Though we were stopped on this particular voyage, it was not a “failure.” In the month after our boat was hijacked, over 100,000 news stories, essays, blog entries, action alerts, and radio and television segments were made on Israel’s violent response to our mission. It’s true that the ordeal of our 21 volunteers pales in comparison to the 11,000 Palestinian political prisoners held in Israeli prisons. The seizure of our small cargo of 3 tons of medical aid and reconstruction kits is insignificant in light of the $4 billion (USD) of aid promised to Gaza – aid that has not and will not be delivered because of the Israeli blockade.

But that too misses the point. By choosing to violently confront and kidnap unarmed human rights workers on a mission of mercy, Israel publicly demonstrated both the illegality and the absurdity of the Gaza siege. The siege is abjectly not about “security.” No one could possibly have believed that our small boat was a physical threat to Israel.

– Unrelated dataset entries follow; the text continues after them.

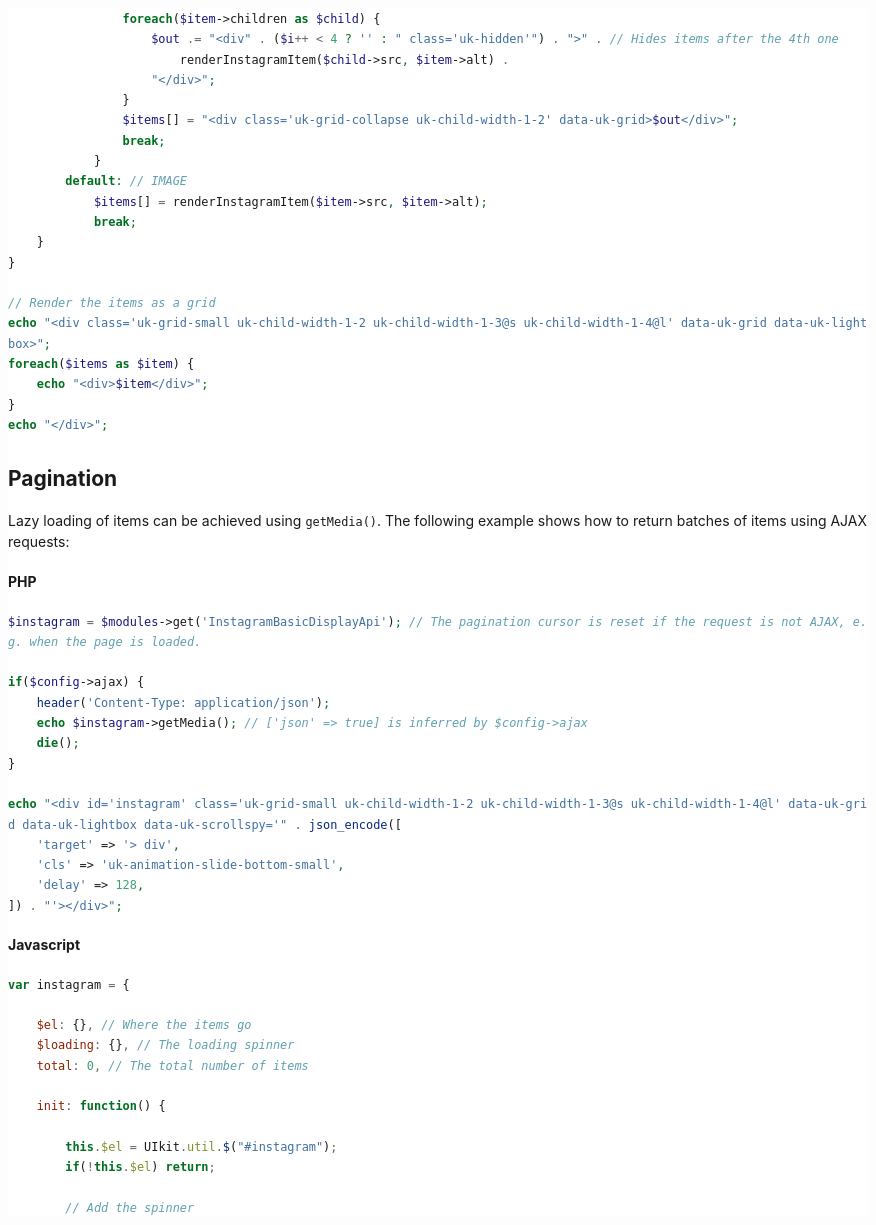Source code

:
 ```php
				foreach($item->children as $child) {
					$out .= "<div" . ($i++ < 4 ? '' : " class='uk-hidden'") . ">" . // Hides items after the 4th one
						renderInstagramItem($child->src, $item->alt) .
					"</div>";
				}
				$items[] = "<div class='uk-grid-collapse uk-child-width-1-2' data-uk-grid>$out</div>";
				break;
			}
		default: // IMAGE
			$items[] = renderInstagramItem($item->src, $item->alt);
			break;
	}
}

// Render the items as a grid
echo "<div class='uk-grid-small uk-child-width-1-2 uk-child-width-1-3@s uk-child-width-1-4@l' data-uk-grid data-uk-lightbox>";
foreach($items as $item) {
	echo "<div>$item</div>";
}
echo "</div>";
```

## Pagination
Lazy loading of items can be achieved using `getMedia()`. The following example shows how to return batches of items using AJAX requests:

#### PHP
```php
$instagram = $modules->get('InstagramBasicDisplayApi'); // The pagination cursor is reset if the request is not AJAX, e.g. when the page is loaded.

if($config->ajax) {
	header('Content-Type: application/json');
	echo $instagram->getMedia(); // ['json' => true] is inferred by $config->ajax
	die();
}

echo "<div id='instagram' class='uk-grid-small uk-child-width-1-2 uk-child-width-1-3@s uk-child-width-1-4@l' data-uk-grid data-uk-lightbox data-uk-scrollspy='" . json_encode([
	'target' => '> div',
	'cls' => 'uk-animation-slide-bottom-small',
	'delay' => 128,
]) . "'></div>";

```

#### Javascript
```javascript
var instagram = {

	$el: {}, // Where the items go
	$loading: {}, // The loading spinner
	total: 0, // The total number of items

	init: function() {

		this.$el = UIkit.util.$("#instagram");
		if(!this.$el) return;

		// Add the spinner
```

This public demonstration of the siege’s illegality resulted in record action at the governmental level as well. Both the Irish and Greek governments formally intervened to protect their citizens and property. Despite having no diplomatic relationship and refusing to recognize the legitimacy of Israel’s government – the King of Bahrain personally & successfully intervened to force Israel to immediately release the five Bahraini human rights workers kidnapped from the SPIRIT. The British parliament held a formal debate on the issue, and even the U.S. State Department was forced to hold a national conference call on for family and friends of the kidnap victims, as well as for Arab-American civil rights groups.

This was unprecedented, but it’s not enough.

The Free Gaza Movement started our small part in this struggle in 2006. We began on hope alone. Many thought it couldn’t be done, yet we did it. We broke through the Israeli blockade. We will sail again, and we are absolutely determined to reach the Gaza Strip on our next voyage. We intend to non-violently escalate our response. By sending a cargo ship, we will escalate the challenge to the blockade by bringing in significant amounts of banned reconstruction materials. By sending more boats on our next mission, we will significantly escalate the logistical difficulties Israel faces should they decide to violently attack us again. By sending even more parliamentarians, dignitaries, journalists, and human rights workers to accompany the boats, we will significantly escalate the political difficulties Israel faces should they decide to violently attack us again.

The journey to Gaza is dangerous. The Israeli navy rammed our flagship, the Dignity, when we attempted to deliver medical supplies to Gaza during their vicious assault in December/January. In June, they hijacked our small boat and kidnapped everyone on board. Israel has even threatened to open fire on our unarmed ships, rather than allow us to deliver humanitarian and reconstruction supplies to the people of Gaza.

But the risks we take on our voyages are insignificant compared to the risks imposed every day upon the people of Gaza.

The purpose of nonviolent direct action and civil resistance is to take risks – to put ourselves “in the way” of injustice. We take these risks well aware of what the possible consequences may be. We do so because the consequences of doing nothing are so much worse. Any time we allow ourselves to be bullied, every time we pass by an evil and ignore it – we lower our standards and allow our world to be made that much harsher and unjust for us all.

Israel can threaten our boats and passengers – we will keep coming. Israel can illegally disrupt our communications and navigation systems – we will keep coming. Israel can open fire around our boats, or attempt to ram and sink them. Israel can choose to forcibly board and highjack our boats, and abduct our volunteers.

It doesn’t matter. We will keep coming. Armed only with the love of justice, and in the rite of resistance – we will go to Gaza again and again and again, until this siege is forever shattered and the people of Gaza have free access to the rest of the world.